READING TEXT:
Great Falls, MT
A coalition including states, conservation organizations, and the Northern Cheyenne Tribe today launched a new challenge against the Trump administration’s decision to open millions of acres of public lands for new coal leasing and mining. That 2017 decision ended an Obama-era leasing moratorium that had protected public lands from new coal strip mines, and the water, air, and climate pollution such mines cause.
A U.S. District Court in Great Falls, Montana, ruled in April 2019 that the administration’s decision to end the moratorium broke the law because the administration failed to evaluate the environmental harm from its decision.
However, earlier this year, the Trump administration attempted to remedy that violation by releasing a widely-criticized environmental assessment. The assessment looked at only four coal leases that the Bureau of Land Management (“BLM”) had already issued, and concluded the leases did not cause any significant harm to the environment. The assessment did not consider BLM’s other coal-leasing activities over the 570-million acre federal mineral estate, which contains approximately 255 billion tons of mineable coal.

EXTRACTED ENTRIES:

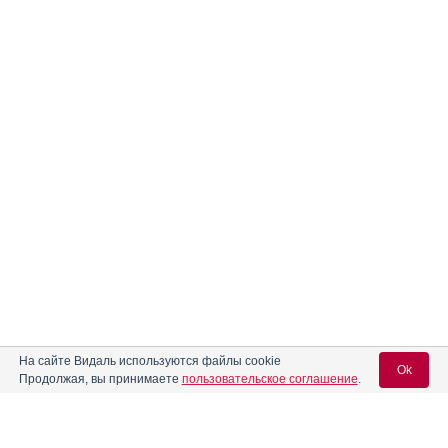
На сайте Видаль используются файлы cookie
Ok
Продолжая, вы принимаете
пользовательское соглашение
.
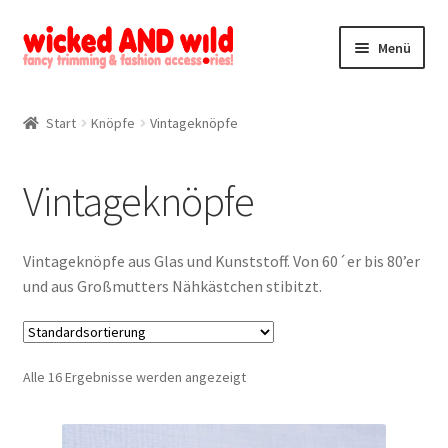
Zur
Zum
Menü
Navigation
Inhalt
springen
springen
Alle Produkte
Start
Knöpfe
Vintageknöpfe
Kategorien
Vintageknöpfe
Mein Konto
Kontakt
Vintageknöpfe aus Glas und Kunststoff. Von 60´er bis 80’er
und aus Großmutters Nähkästchen stibitzt.
Alle 16 Ergebnisse werden angezeigt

WHAT TO DO: Can you copy the stretch of the coal-leasing article above from "A U.S. District" through "of mineable coal.", word for word?

TASK SOLUTION:
A U.S. District Court in Great Falls, Montana, ruled in April 2019 that the administration’s decision to end the moratorium broke the law because the administration failed to evaluate the environmental harm from its decision.
However, earlier this year, the Trump administration attempted to remedy that violation by releasing a widely-criticized environmental assessment. The assessment looked at only four coal leases that the Bureau of Land Management (“BLM”) had already issued, and concluded the leases did not cause any significant harm to the environment. The assessment did not consider BLM’s other coal-leasing activities over the 570-million acre federal mineral estate, which contains approximately 255 billion tons of mineable coal.